While martial-arts movies featuring African-American actors date at least as far back as 1977's "Black Samurai," the genre has come alive in Hollywood only over the past few years - with such films as 1998's "Rush Hour," starring Jackie Chan and Chris Tucker, and 2000's "Romeo Must Die." Like the new "Cradle," "Romeo" starred Li and DMX, together with Delroy Lindo and the late Aaliyah.
While critics might dismiss the films as violent fluff, their box-office success points to a genuine cross-cultural influence - evidenced by a generation of African-Americans who have incorporated martial arts philosophies into their own art forms. Multiplatinum-selling hip-hop artists the Wu-Tang Clan, for example, incorporate Eastern spirituality into their music and personas.
"Every rapper and every hip-hop artist will speak of 'Five Deadly Venoms,' 'Master Killer,' and other movies such as that with great love and try to re-create them ... in their videos," says Ric Meyers, author of "Great Martial Arts Movies: From Bruce Lee to Jackie Chan."
The appeal of martial arts isn't restricted to black rappers. NBA stars like Allen Iverson and Marcus Camby wear tattoos with Chinese characters. And Brooklyn filmmaker John Carluccio fuses hip-hop, sound clips from African-American comedians, and kung fu in "hop-fu," as part of his live theater performance.
The fusion began in the late 1960s and early 1970s with the arrival of such popular martial-arts movies as "Five Fingers of Death" and Bruce Lee's "Enter the Dragon." Then, after Lee's death, a glut of cheaply made imports turned Hollywood away from the genre. The cheaper films often could find American distribution only at inner-city theaters, where they played along with revivals of the established kung fu classics.
In theaters around New York's Times Square and Chinatown, for example, triple features played regularly to packed houses. "I remember as a kid in South Central Los Angeles going to see 'Five Fingers of Death' and a series of them afterwards," recalls actor Forest Whitaker, who starred in "Ghost Dog: The Way of the Samurai," one of the most critically acclaimed movies to combine martial arts and hip-hop. He is also an aficionado of both martial arts and Eastern philosophy.
"After seeing those movies, I started to be an avid reader of Taoism [and] Lao-Tzu.
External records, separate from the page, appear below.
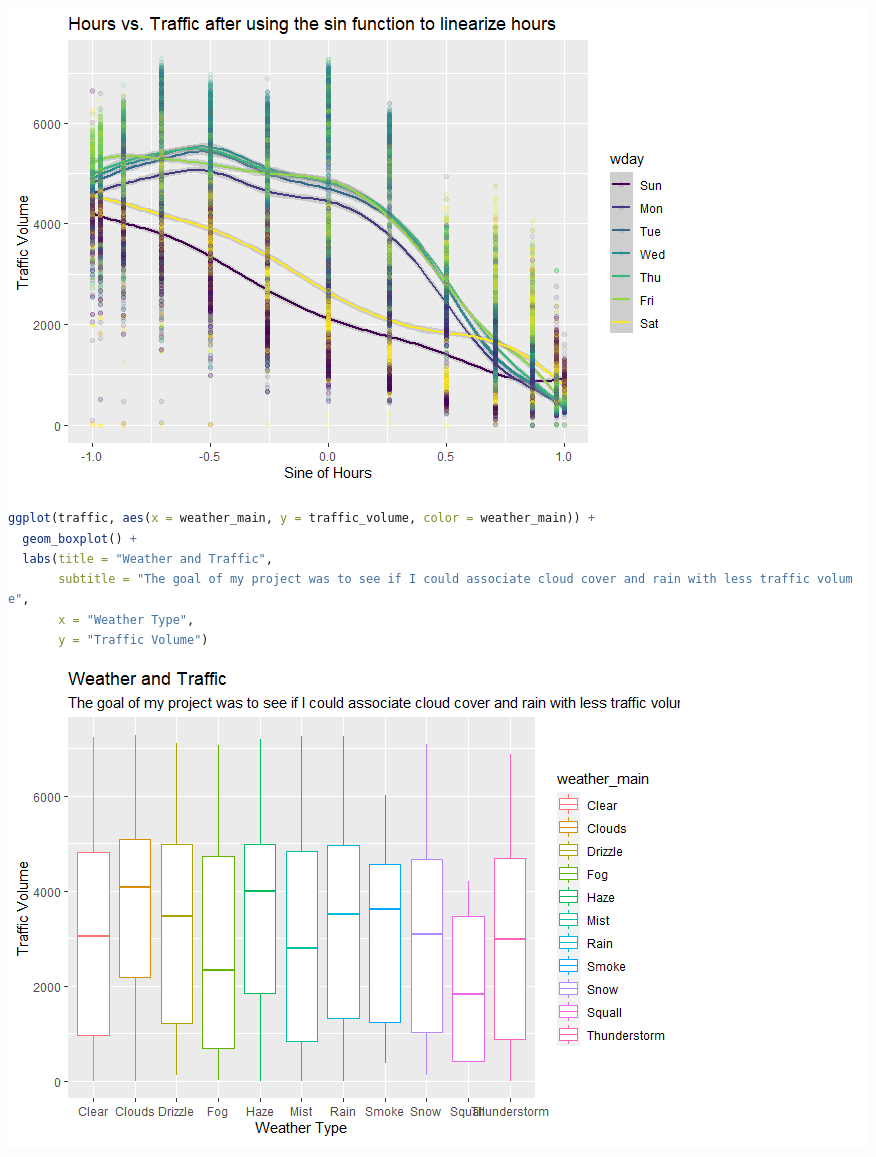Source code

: ![](Traffic-Analysis-in-Minneapolis_files/figure-gfm/exploration_charts-2.png)

``` r
ggplot(traffic, aes(x = weather_main, y = traffic_volume, color = weather_main)) +
  geom_boxplot() +
  labs(title = "Weather and Traffic",
       subtitle = "The goal of my project was to see if I could associate cloud cover and rain with less traffic volume",
       x = "Weather Type", 
       y = "Traffic Volume")
```

![](Traffic-Analysis-in-Minneapolis_files/figure-gfm/exploration_charts-3.png)
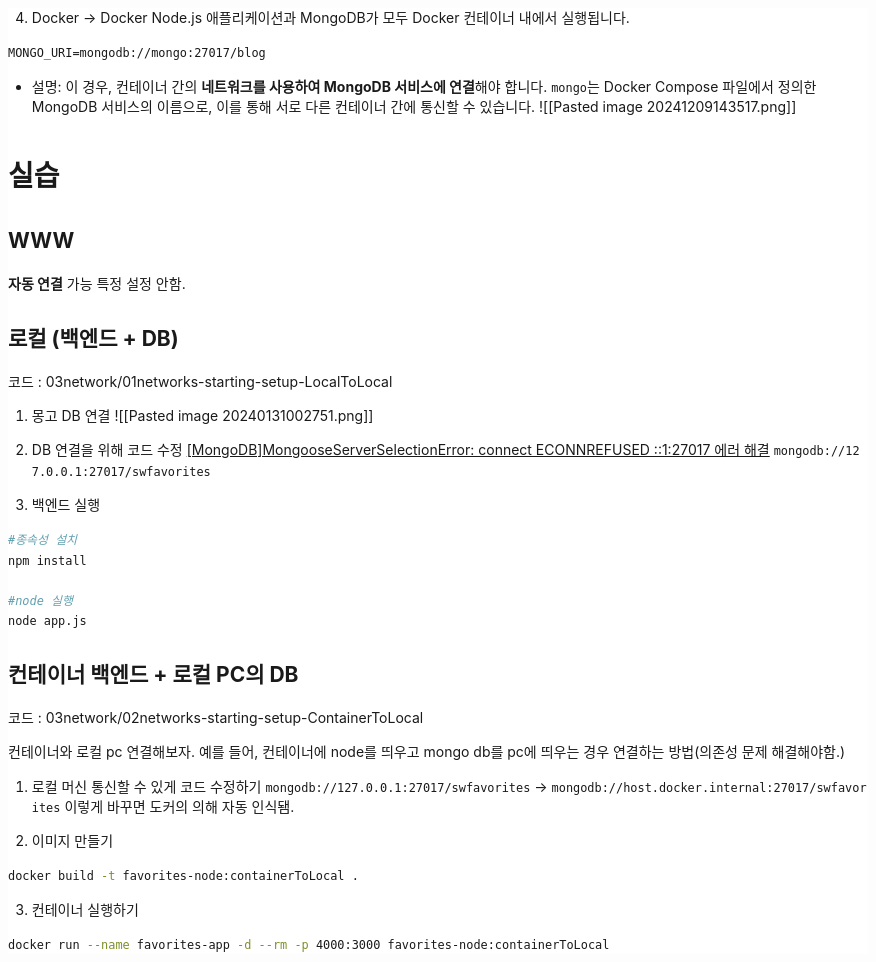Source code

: 4) Docker -> Docker
Node.js 애플리케이션과 MongoDB가 모두 Docker 컨테이너 내에서 실행됩니다.
```plaintext
MONGO_URI=mongodb://mongo:27017/blog
```
- 설명: 이 경우, 컨테이너 간의 **네트워크를 사용하여 MongoDB 서비스에 연결**해야 합니다. `mongo`는 Docker Compose 파일에서 정의한 MongoDB 서비스의 이름으로, 이를 통해 서로 다른 컨테이너 간에 통신할 수 있습니다.
![[Pasted image 20241209143517.png]]

# 실습
## WWW
**자동 연결** 가능 특정 설정 안함.

## 로컬 (백엔드 + DB)
코드 : 03network/01networks-starting-setup-LocalToLocal
1) 몽고 DB 연결
![[Pasted image 20240131002751.png]]

2) DB 연결을 위해 코드 수정
[[MongoDB]MongooseServerSelectionError: connect ECONNREFUSED ::1:27017 에러 해결](https://mingg123.tistory.com/129)
`mongodb://127.0.0.1:27017/swfavorites`

3) 백엔드 실행
```BASH
#종속성 설치
npm install

#node 실행
node app.js
```


## 컨테이너 백엔드 + 로컬 PC의 DB
코드 : 03network/02networks-starting-setup-ContainerToLocal

컨테이너와 로컬 pc 연결해보자. 예를 들어, 컨테이너에 node를 띄우고 mongo db를 pc에 띄우는 경우 연결하는 방법(의존성 문제 해결해야함.)

1) 로컬 머신 통신할 수 있게 코드 수정하기
`mongodb://127.0.0.1:27017/swfavorites` -> `mongodb://host.docker.internal:27017/swfavorites`
이렇게 바꾸면 도커의 의해 자동 인식됌.

2) 이미지 만들기
```BASH
docker build -t favorites-node:containerToLocal .
```

3) 컨테이너 실행하기
```BASH
docker run --name favorites-app -d --rm -p 4000:3000 favorites-node:containerToLocal  
```
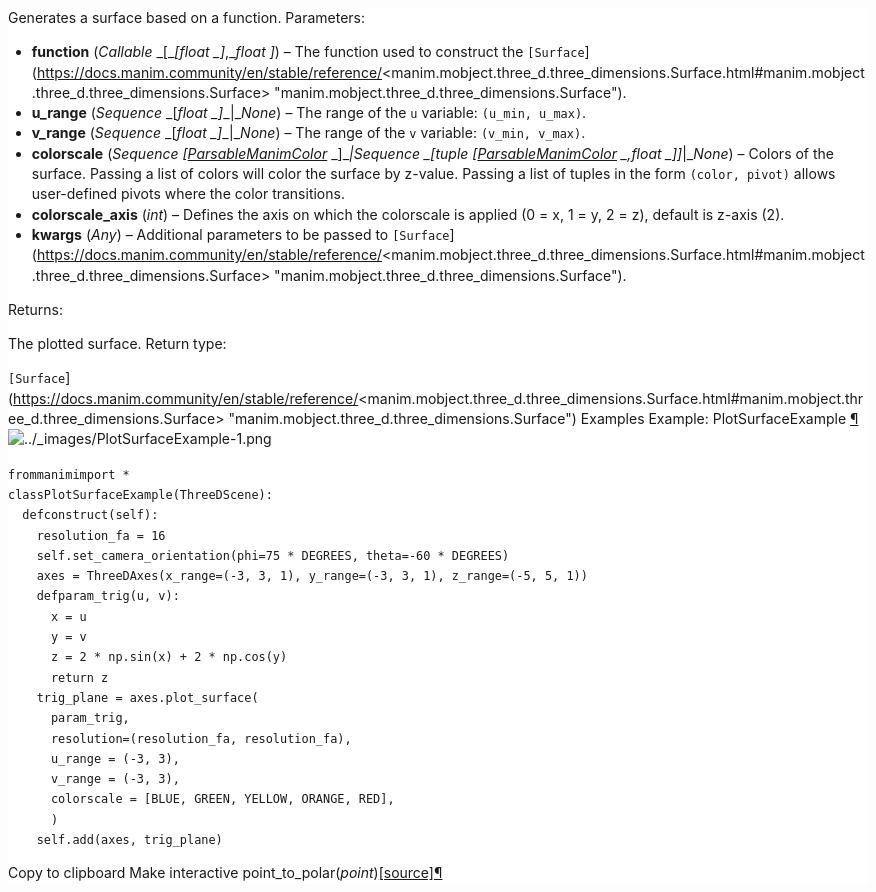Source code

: Generates a surface based on a function.
Parameters:
    
  * **function** (_Callable_ _[__[__float_ _]__,__float_ _]_) – The function used to construct the `[Surface`](https://docs.manim.community/en/stable/reference/<manim.mobject.three_d.three_dimensions.Surface.html#manim.mobject.three_d.three_dimensions.Surface> "manim.mobject.three_d.three_dimensions.Surface").
  * **u_range** (_Sequence_ _[__float_ _]__|__None_) – The range of the `u` variable: `(u_min, u_max)`.
  * **v_range** (_Sequence_ _[__float_ _]__|__None_) – The range of the `v` variable: `(v_min, v_max)`.
  * **colorscale** (_Sequence_ _[_[_ParsableManimColor_](https://docs.manim.community/en/stable/reference/<manim.utils.color.core.html#manim.utils.color.core.ParsableManimColor> "manim.utils.color.core.ParsableManimColor") _]__|__Sequence_ _[__tuple_ _[_[_ParsableManimColor_](https://docs.manim.community/en/stable/reference/<manim.utils.color.core.html#manim.utils.color.core.ParsableManimColor> "manim.utils.color.core.ParsableManimColor") _,__float_ _]__]__|__None_) – Colors of the surface. Passing a list of colors will color the surface by z-value. Passing a list of tuples in the form `(color, pivot)` allows user-defined pivots where the color transitions.
  * **colorscale_axis** (_int_) – Defines the axis on which the colorscale is applied (0 = x, 1 = y, 2 = z), default is z-axis (2).
  * **kwargs** (_Any_) – Additional parameters to be passed to `[Surface`](https://docs.manim.community/en/stable/reference/<manim.mobject.three_d.three_dimensions.Surface.html#manim.mobject.three_d.three_dimensions.Surface> "manim.mobject.three_d.three_dimensions.Surface").


Returns:
    
The plotted surface.
Return type:
    
`[Surface`](https://docs.manim.community/en/stable/reference/<manim.mobject.three_d.three_dimensions.Surface.html#manim.mobject.three_d.three_dimensions.Surface> "manim.mobject.three_d.three_dimensions.Surface")
Examples
Example: PlotSurfaceExample [¶](https://docs.manim.community/en/stable/reference/<#plotsurfaceexample>)
![../_images/PlotSurfaceExample-1.png](https://docs.manim.community/en/stable/_images/PlotSurfaceExample-1.png)
```
frommanimimport *
classPlotSurfaceExample(ThreeDScene):
  defconstruct(self):
    resolution_fa = 16
    self.set_camera_orientation(phi=75 * DEGREES, theta=-60 * DEGREES)
    axes = ThreeDAxes(x_range=(-3, 3, 1), y_range=(-3, 3, 1), z_range=(-5, 5, 1))
    defparam_trig(u, v):
      x = u
      y = v
      z = 2 * np.sin(x) + 2 * np.cos(y)
      return z
    trig_plane = axes.plot_surface(
      param_trig,
      resolution=(resolution_fa, resolution_fa),
      u_range = (-3, 3),
      v_range = (-3, 3),
      colorscale = [BLUE, GREEN, YELLOW, ORANGE, RED],
      )
    self.add(axes, trig_plane)

```
Copy to clipboard
Make interactive
point_to_polar(_point_)[[source]](https://docs.manim.community/en/stable/reference/<../_modules/manim/mobject/graphing/coordinate_systems.html#CoordinateSystem.point_to_polar>)[¶](https://docs.manim.community/en/stable/reference/<#manim.mobject.graphing.coordinate_systems.CoordinateSystem.point_to_polar> "Link to this definition")
    
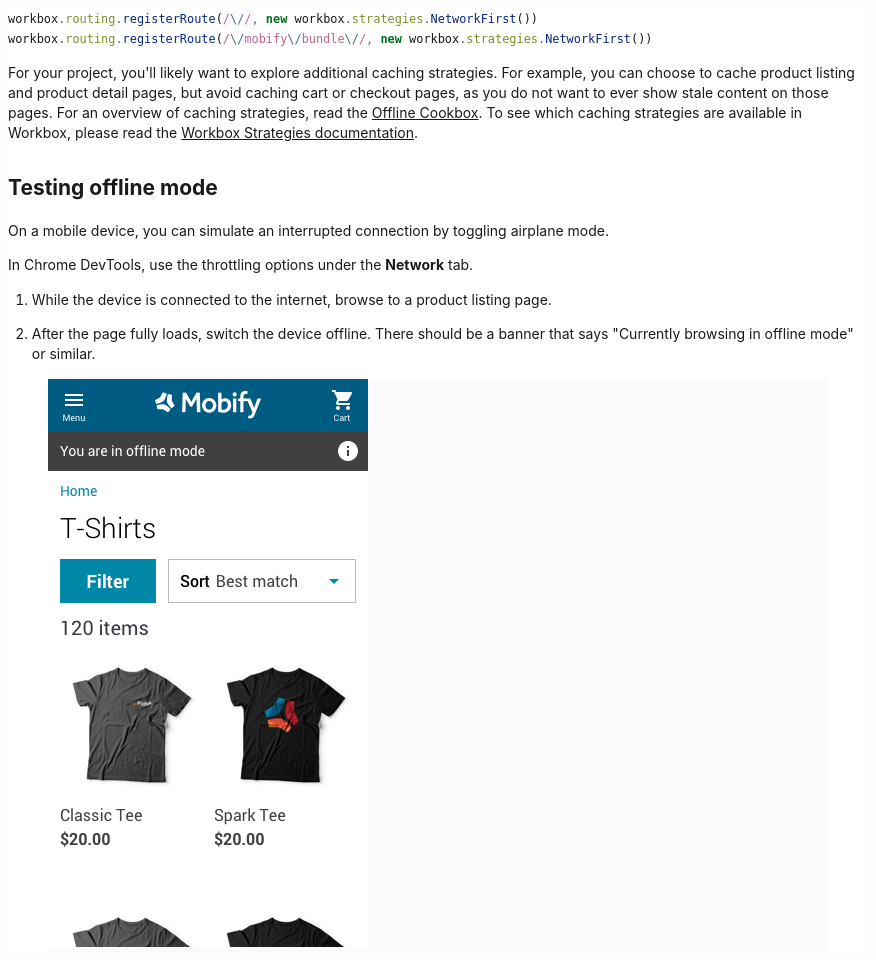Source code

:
 ```js
workbox.routing.registerRoute(/\//, new workbox.strategies.NetworkFirst())
workbox.routing.registerRoute(/\/mobify\/bundle\//, new workbox.strategies.NetworkFirst())
```

For your project, you'll likely want to explore additional caching strategies. For example, you can choose to cache product listing and product detail pages, but avoid caching cart or checkout pages, as you do not want to ever show stale content on those pages. For an overview of caching strategies, read the [Offline Cookbox](https://developers.google.com/web/fundamentals/instant-and-offline/offline-cookbook/). To see which caching strategies are available in Workbox, please read the [Workbox Strategies documentation](https://developers.google.com/web/tools/workbox/modules/workbox-strategies).

## Testing offline mode

On a mobile device, you can simulate an interrupted connection by toggling airplane mode.

In Chrome DevTools, use the throttling options under the **Network** tab.

1. While the device is connected to the internet, browse to a product listing page.

1. After the page fully loads, switch the device offline. There should be a banner that says "Currently browsing in offline mode" or similar.

<figure class="u-text-align-center" style="background-color: #fafafa;">

![alt_text](full-plp-offline.png 'Screenshot of a product listing page with an offline mode banner displayed beneath the header')
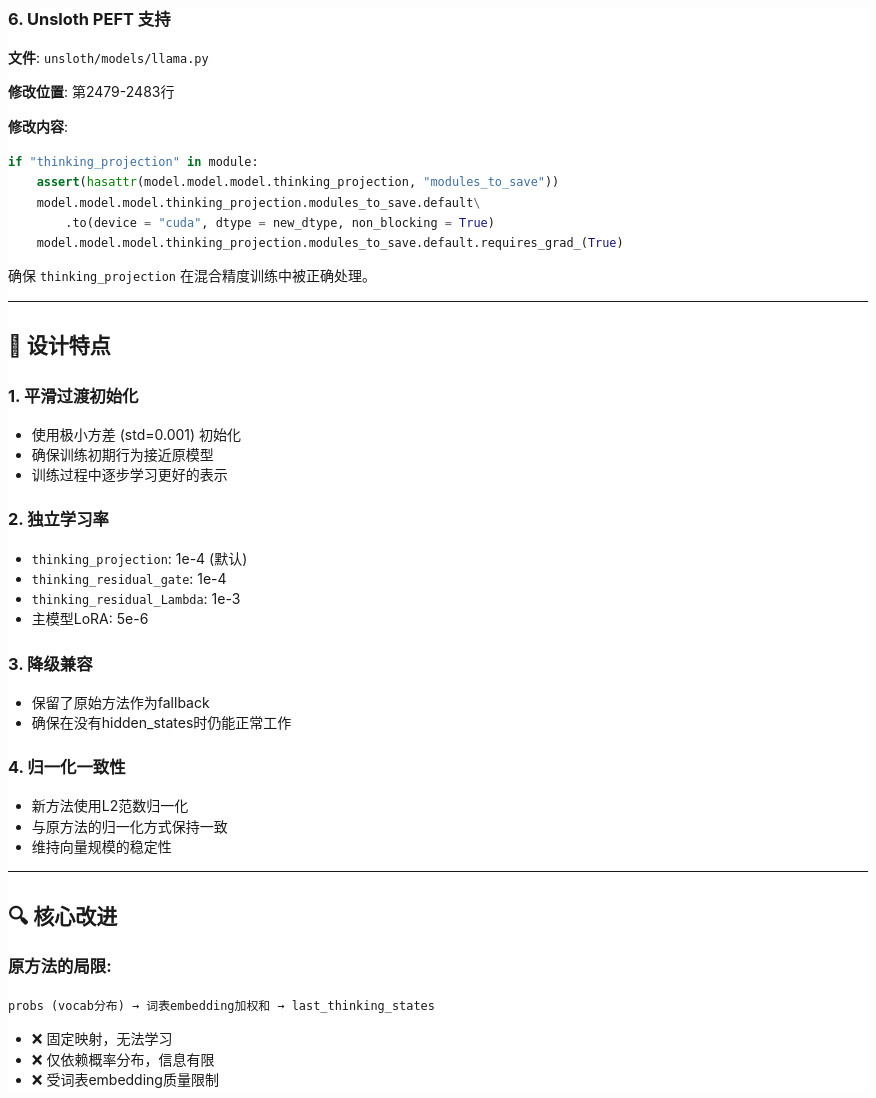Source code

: 
### 6. **Unsloth PEFT 支持**
**文件**: `unsloth/models/llama.py`

**修改位置**: 第2479-2483行

**修改内容**:
```python
if "thinking_projection" in module:
    assert(hasattr(model.model.model.thinking_projection, "modules_to_save"))
    model.model.model.thinking_projection.modules_to_save.default\
        .to(device = "cuda", dtype = new_dtype, non_blocking = True)
    model.model.model.thinking_projection.modules_to_save.default.requires_grad_(True)
```

确保 `thinking_projection` 在混合精度训练中被正确处理。

---

## 🎯 设计特点

### 1. **平滑过渡初始化**
- 使用极小方差 (std=0.001) 初始化
- 确保训练初期行为接近原模型
- 训练过程中逐步学习更好的表示

### 2. **独立学习率**
- `thinking_projection`: 1e-4 (默认)
- `thinking_residual_gate`: 1e-4
- `thinking_residual_Lambda`: 1e-3
- 主模型LoRA: 5e-6

### 3. **降级兼容**
- 保留了原始方法作为fallback
- 确保在没有hidden_states时仍能正常工作

### 4. **归一化一致性**
- 新方法使用L2范数归一化
- 与原方法的归一化方式保持一致
- 维持向量规模的稳定性

---

## 🔍 核心改进

### **原方法的局限**:
```
probs (vocab分布) → 词表embedding加权和 → last_thinking_states
```
- ❌ 固定映射，无法学习
- ❌ 仅依赖概率分布，信息有限
- ❌ 受词表embedding质量限制
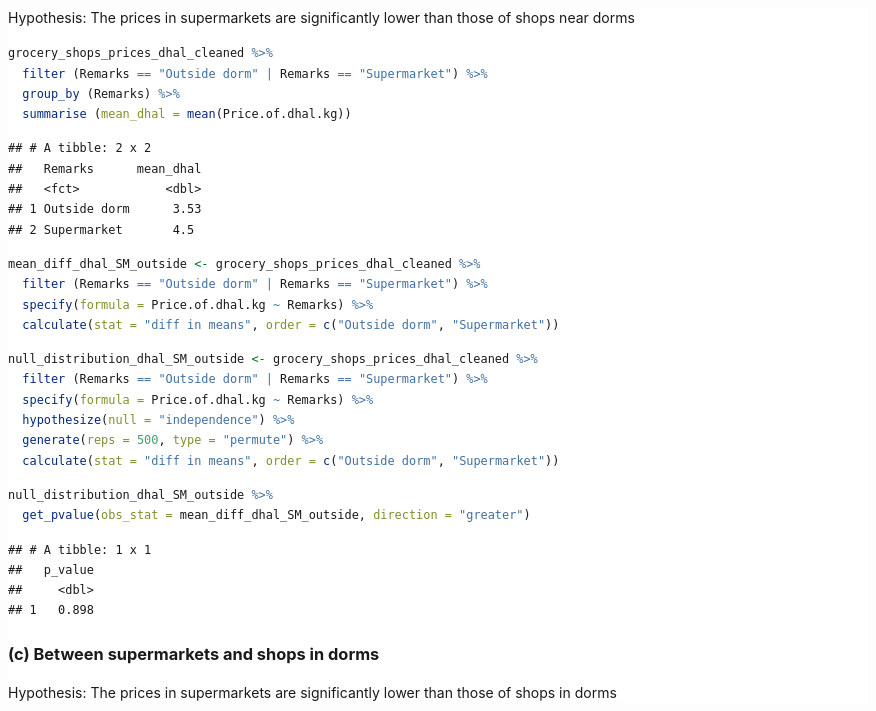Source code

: Hypothesis: The prices in supermarkets are significantly lower than
those of shops near dorms

``` r
grocery_shops_prices_dhal_cleaned %>%
  filter (Remarks == "Outside dorm" | Remarks == "Supermarket") %>%
  group_by (Remarks) %>%
  summarise (mean_dhal = mean(Price.of.dhal.kg))
```

    ## # A tibble: 2 x 2
    ##   Remarks      mean_dhal
    ##   <fct>            <dbl>
    ## 1 Outside dorm      3.53
    ## 2 Supermarket       4.5

``` r
mean_diff_dhal_SM_outside <- grocery_shops_prices_dhal_cleaned %>%
  filter (Remarks == "Outside dorm" | Remarks == "Supermarket") %>% 
  specify(formula = Price.of.dhal.kg ~ Remarks) %>% 
  calculate(stat = "diff in means", order = c("Outside dorm", "Supermarket"))
```

``` r
null_distribution_dhal_SM_outside <- grocery_shops_prices_dhal_cleaned %>%
  filter (Remarks == "Outside dorm" | Remarks == "Supermarket") %>%  
  specify(formula = Price.of.dhal.kg ~ Remarks) %>%  
  hypothesize(null = "independence") %>% 
  generate(reps = 500, type = "permute") %>% 
  calculate(stat = "diff in means", order = c("Outside dorm", "Supermarket"))
```

``` r
null_distribution_dhal_SM_outside %>% 
  get_pvalue(obs_stat = mean_diff_dhal_SM_outside, direction = "greater")
```

    ## # A tibble: 1 x 1
    ##   p_value
    ##     <dbl>
    ## 1   0.898

### (c) Between supermarkets and shops in dorms

Hypothesis: The prices in supermarkets are significantly lower than
those of shops in dorms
I walked around junior high carrying those books."
Although martial arts films were popular in the '70s with white college students, "the people who really understood their galvanizing, exciting effects were African- Americans," says Mr. Meyers.
Martial-arts films routinely featured underdog heroes rebelling against more powerful oppressors. Amid the strife of the civil-rights movement and Vietnam, African-American audiences identified with this empowering mythology.
And, Mr. Whitaker says, it filled a deeper need. "Tribal African spirituality is not really embraced by African-Americans, but there are parallels with Asian spirituality," he explains. "It's a way for African-Americans to get in touch with their spiritual DNA, even if it's through another culture."
What some people say is missing from Hollywood's recent hip-hop/martial-arts movies, however, is a deeper-rooted spirituality. "I'm glad they're making these films, and I'm not putting them down," Whitaker says. "But there [are] such great stories that you could tell in this genre if filmmakers had a little deeper understanding of them."
"All martial arts are based on a yin-yang of internal and external," Meyers adds. "Americans try to forget the internal entirely, which results in bad movies."
That said, "Cradle" and similar martial-arts/hip-hop movies represent a small step for both communities on-screen. A generation ago, audiences would not have seen two different minority actors headlining a Hollywood action picture. And if adding hip-hop to martial-arts movies helps bring the genre to a wider audience, all the better, say its fans.
"Martial-arts films are about taking power into your own hands," says Whitaker. "There's a real metamorphosis going on in this country right now. And that's the time when films like these, if they're told in the right way, can be really important."